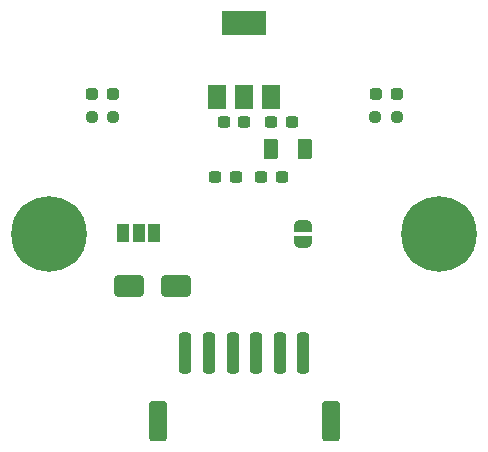
<source format=gbr>
%TF.GenerationSoftware,KiCad,Pcbnew,7.0.6-7.0.6~ubuntu22.04.1*%
%TF.CreationDate,2023-09-05T16:39:34+08:00*%
%TF.ProjectId,CAM_Module,43414d5f-4d6f-4647-956c-652e6b696361,rev?*%
%TF.SameCoordinates,Original*%
%TF.FileFunction,Soldermask,Top*%
%TF.FilePolarity,Negative*%
%FSLAX46Y46*%
G04 Gerber Fmt 4.6, Leading zero omitted, Abs format (unit mm)*
G04 Created by KiCad (PCBNEW 7.0.6-7.0.6~ubuntu22.04.1) date 2023-09-05 16:39:34*
%MOMM*%
%LPD*%
G01*
G04 APERTURE LIST*
G04 Aperture macros list*
%AMRoundRect*
0 Rectangle with rounded corners*
0 $1 Rounding radius*
0 $2 $3 $4 $5 $6 $7 $8 $9 X,Y pos of 4 corners*
0 Add a 4 corners polygon primitive as box body*
4,1,4,$2,$3,$4,$5,$6,$7,$8,$9,$2,$3,0*
0 Add four circle primitives for the rounded corners*
1,1,$1+$1,$2,$3*
1,1,$1+$1,$4,$5*
1,1,$1+$1,$6,$7*
1,1,$1+$1,$8,$9*
0 Add four rect primitives between the rounded corners*
20,1,$1+$1,$2,$3,$4,$5,0*
20,1,$1+$1,$4,$5,$6,$7,0*
20,1,$1+$1,$6,$7,$8,$9,0*
20,1,$1+$1,$8,$9,$2,$3,0*%
%AMFreePoly0*
4,1,19,0.500000,-0.750000,0.000000,-0.750000,0.000000,-0.744911,-0.071157,-0.744911,-0.207708,-0.704816,-0.327430,-0.627875,-0.420627,-0.520320,-0.479746,-0.390866,-0.500000,-0.250000,-0.500000,0.250000,-0.479746,0.390866,-0.420627,0.520320,-0.327430,0.627875,-0.207708,0.704816,-0.071157,0.744911,0.000000,0.744911,0.000000,0.750000,0.500000,0.750000,0.500000,-0.750000,0.500000,-0.750000,
$1*%
%AMFreePoly1*
4,1,19,0.000000,0.744911,0.071157,0.744911,0.207708,0.704816,0.327430,0.627875,0.420627,0.520320,0.479746,0.390866,0.500000,0.250000,0.500000,-0.250000,0.479746,-0.390866,0.420627,-0.520320,0.327430,-0.627875,0.207708,-0.704816,0.071157,-0.744911,0.000000,-0.744911,0.000000,-0.750000,-0.500000,-0.750000,-0.500000,0.750000,0.000000,0.750000,0.000000,0.744911,0.000000,0.744911,
$1*%
G04 Aperture macros list end*
%ADD10RoundRect,0.250000X-1.000000X-0.650000X1.000000X-0.650000X1.000000X0.650000X-1.000000X0.650000X0*%
%ADD11RoundRect,0.250000X-0.375000X-0.625000X0.375000X-0.625000X0.375000X0.625000X-0.375000X0.625000X0*%
%ADD12R,1.000000X1.500000*%
%ADD13RoundRect,0.237500X0.250000X0.237500X-0.250000X0.237500X-0.250000X-0.237500X0.250000X-0.237500X0*%
%ADD14RoundRect,0.237500X0.287500X0.237500X-0.287500X0.237500X-0.287500X-0.237500X0.287500X-0.237500X0*%
%ADD15RoundRect,0.237500X0.300000X0.237500X-0.300000X0.237500X-0.300000X-0.237500X0.300000X-0.237500X0*%
%ADD16FreePoly0,90.000000*%
%ADD17FreePoly1,90.000000*%
%ADD18C,0.800000*%
%ADD19C,6.400000*%
%ADD20RoundRect,0.237500X-0.250000X-0.237500X0.250000X-0.237500X0.250000X0.237500X-0.250000X0.237500X0*%
%ADD21RoundRect,0.237500X-0.300000X-0.237500X0.300000X-0.237500X0.300000X0.237500X-0.300000X0.237500X0*%
%ADD22RoundRect,0.237500X-0.287500X-0.237500X0.287500X-0.237500X0.287500X0.237500X-0.287500X0.237500X0*%
%ADD23RoundRect,0.250000X-0.250000X-1.500000X0.250000X-1.500000X0.250000X1.500000X-0.250000X1.500000X0*%
%ADD24RoundRect,0.250001X-0.499999X-1.449999X0.499999X-1.449999X0.499999X1.449999X-0.499999X1.449999X0*%
%ADD25R,1.500000X2.000000*%
%ADD26R,3.800000X2.000000*%
G04 APERTURE END LIST*
D10*
%TO.C,D4*%
X140250000Y-64400000D03*
X144250000Y-64400000D03*
%TD*%
D11*
%TO.C,D3*%
X155100000Y-52850000D03*
X152300000Y-52850000D03*
%TD*%
D12*
%TO.C,JP2*%
X142350000Y-59907500D03*
X141050000Y-59907500D03*
X139750000Y-59907500D03*
%TD*%
D13*
%TO.C,R2*%
X138911250Y-50097500D03*
X137086250Y-50097500D03*
%TD*%
D14*
%TO.C,D2*%
X138853750Y-48132500D03*
X137103750Y-48132500D03*
%TD*%
D15*
%TO.C,C4*%
X150000000Y-50500000D03*
X148275000Y-50500000D03*
%TD*%
D16*
%TO.C,JP1*%
X154950000Y-60650000D03*
D17*
X154950000Y-59350000D03*
%TD*%
D18*
%TO.C,REF\u002A\u002A*%
X164100000Y-60000000D03*
X164802944Y-58302944D03*
X164802944Y-61697056D03*
X166500000Y-57600000D03*
D19*
X166500000Y-60000000D03*
D18*
X166500000Y-62400000D03*
X168197056Y-58302944D03*
X168197056Y-61697056D03*
X168900000Y-60000000D03*
%TD*%
D15*
%TO.C,C1*%
X149262500Y-55200000D03*
X147537500Y-55200000D03*
%TD*%
D20*
%TO.C,R1*%
X161086250Y-50100000D03*
X162911250Y-50100000D03*
%TD*%
D18*
%TO.C,REF\u002A\u002A*%
X131100000Y-60000000D03*
X131802944Y-58302944D03*
X131802944Y-61697056D03*
X133500000Y-57600000D03*
D19*
X133500000Y-60000000D03*
D18*
X133500000Y-62400000D03*
X135197056Y-58302944D03*
X135197056Y-61697056D03*
X135900000Y-60000000D03*
%TD*%
D21*
%TO.C,C3*%
X152300000Y-50500000D03*
X154025000Y-50500000D03*
%TD*%
D15*
%TO.C,C2*%
X153162500Y-55200000D03*
X151437500Y-55200000D03*
%TD*%
D22*
%TO.C,D1*%
X161146250Y-48135000D03*
X162896250Y-48135000D03*
%TD*%
D23*
%TO.C,J1*%
X145000000Y-70100000D03*
X147000000Y-70100000D03*
X149000000Y-70100000D03*
X151000000Y-70100000D03*
X153000000Y-70100000D03*
X155000000Y-70100000D03*
D24*
X142650000Y-75850000D03*
X157350000Y-75850000D03*
%TD*%
D25*
%TO.C,U2*%
X147700000Y-48400000D03*
X150000000Y-48400000D03*
D26*
X150000000Y-42100000D03*
D25*
X152300000Y-48400000D03*
%TD*%
M02*

</source>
——
> **Work instruction**
Go through the preceding material and copy each line that has the word "primitives".

> **Response to the task**
0 Add four circle primitives for the rounded corners*
0 Add four rect primitives between the rounded corners*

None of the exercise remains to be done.